▶ Instructions for the task
Format every one of the records below as a JSON list of strings, one string per line, omitting any blank lines.

[Records from a collection]
• • •
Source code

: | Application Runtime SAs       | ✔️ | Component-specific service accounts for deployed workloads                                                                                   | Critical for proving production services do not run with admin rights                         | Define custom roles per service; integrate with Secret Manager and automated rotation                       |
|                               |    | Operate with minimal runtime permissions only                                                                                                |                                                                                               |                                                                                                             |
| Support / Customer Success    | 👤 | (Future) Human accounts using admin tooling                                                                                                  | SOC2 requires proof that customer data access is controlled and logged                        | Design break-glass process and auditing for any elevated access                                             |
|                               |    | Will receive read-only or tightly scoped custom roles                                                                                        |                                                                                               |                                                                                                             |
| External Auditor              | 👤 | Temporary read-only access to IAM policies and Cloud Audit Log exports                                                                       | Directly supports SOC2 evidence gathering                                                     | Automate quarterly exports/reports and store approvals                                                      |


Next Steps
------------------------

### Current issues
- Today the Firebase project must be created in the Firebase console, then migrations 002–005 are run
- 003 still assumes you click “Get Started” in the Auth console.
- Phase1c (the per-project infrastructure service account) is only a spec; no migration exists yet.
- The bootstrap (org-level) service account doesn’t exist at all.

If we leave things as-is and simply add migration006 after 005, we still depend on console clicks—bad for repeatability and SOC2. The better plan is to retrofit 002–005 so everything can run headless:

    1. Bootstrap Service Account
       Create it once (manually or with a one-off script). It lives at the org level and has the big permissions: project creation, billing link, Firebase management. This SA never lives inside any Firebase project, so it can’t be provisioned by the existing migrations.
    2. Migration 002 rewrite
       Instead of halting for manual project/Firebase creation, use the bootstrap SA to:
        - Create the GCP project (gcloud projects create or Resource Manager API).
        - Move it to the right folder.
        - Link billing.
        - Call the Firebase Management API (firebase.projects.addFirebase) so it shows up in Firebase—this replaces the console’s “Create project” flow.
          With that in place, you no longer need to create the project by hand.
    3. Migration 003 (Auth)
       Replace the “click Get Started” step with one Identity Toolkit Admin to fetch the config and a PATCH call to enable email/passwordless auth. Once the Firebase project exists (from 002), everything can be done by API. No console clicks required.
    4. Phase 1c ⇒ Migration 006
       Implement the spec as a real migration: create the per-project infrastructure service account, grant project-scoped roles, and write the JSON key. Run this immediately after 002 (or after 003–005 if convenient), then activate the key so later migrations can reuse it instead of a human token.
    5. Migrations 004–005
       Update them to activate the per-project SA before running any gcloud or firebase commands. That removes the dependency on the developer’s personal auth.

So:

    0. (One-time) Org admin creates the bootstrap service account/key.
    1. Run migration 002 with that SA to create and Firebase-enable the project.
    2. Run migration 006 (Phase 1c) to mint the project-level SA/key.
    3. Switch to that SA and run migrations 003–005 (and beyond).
• • •
▶ Response to this task
[
  "Source code",
  ": | Application Runtime SAs       | ✔️ | Component-specific service accounts for deployed workloads                                                                                   | Critical for proving production services do not run with admin rights                         | Define custom roles per service; integrate with Secret Manager and automated rotation                       |",
  "|                               |    | Operate with minimal runtime permissions only                                                                                                |                                                                                               |                                                                                                             |",
  "| Support / Customer Success    | 👤 | (Future) Human accounts using admin tooling                                                                                                  | SOC2 requires proof that customer data access is controlled and logged                        | Design break-glass process and auditing for any elevated access                                             |",
  "|                               |    | Will receive read-only or tightly scoped custom roles                                                                                        |                                                                                               |                                                                                                             |",
  "| External Auditor              | 👤 | Temporary read-only access to IAM policies and Cloud Audit Log exports                                                                       | Directly supports SOC2 evidence gathering                                                     | Automate quarterly exports/reports and store approvals                                                      |",
  "Next Steps",
  "------------------------",
  "### Current issues",
  "- Today the Firebase project must be created in the Firebase console, then migrations 002–005 are run",
  "- 003 still assumes you click “Get Started” in the Auth console.",
  "- Phase1c (the per-project infrastructure service account) is only a spec; no migration exists yet.",
  "- The bootstrap (org-level) service account doesn’t exist at all.",
  "If we leave things as-is and simply add migration006 after 005, we still depend on console clicks—bad for repeatability and SOC2. The better plan is to retrofit 002–005 so everything can run headless:",
  "    1. Bootstrap Service Account",
  "       Create it once (manually or with a one-off script). It lives at the org level and has the big permissions: project creation, billing link, Firebase management. This SA never lives inside any Firebase project, so it can’t be provisioned by the existing migrations.",
  "    2. Migration 002 rewrite",
  "       Instead of halting for manual project/Firebase creation, use the bootstrap SA to:",
  "        - Create the GCP project (gcloud projects create or Resource Manager API).",
  "        - Move it to the right folder.",
  "        - Link billing.",
  "        - Call the Firebase Management API (firebase.projects.addFirebase) so it shows up in Firebase—this replaces the console’s “Create project” flow.",
  "          With that in place, you no longer need to create the project by hand.",
  "    3. Migration 003 (Auth)",
  "       Replace the “click Get Started” step with one Identity Toolkit Admin to fetch the config and a PATCH call to enable email/passwordless auth. Once the Firebase project exists (from 002), everything can be done by API. No console clicks required.",
  "    4. Phase 1c ⇒ Migration 006",
  "       Implement the spec as a real migration: create the per-project infrastructure service account, grant project-scoped roles, and write the JSON key. Run this immediately after 002 (or after 003–005 if convenient), then activate the key so later migrations can reuse it instead of a human token.",
  "    5. Migrations 004–005",
  "       Update them to activate the per-project SA before running any gcloud or firebase commands. That removes the dependency on the developer’s personal auth.",
  "So:",
  "    0. (One-time) Org admin creates the bootstrap service account/key.",
  "    1. Run migration 002 with that SA to create and Firebase-enable the project.",
  "    2. Run migration 006 (Phase 1c) to mint the project-level SA/key.",
  "    3. Switch to that SA and run migrations 003–005 (and beyond)."
]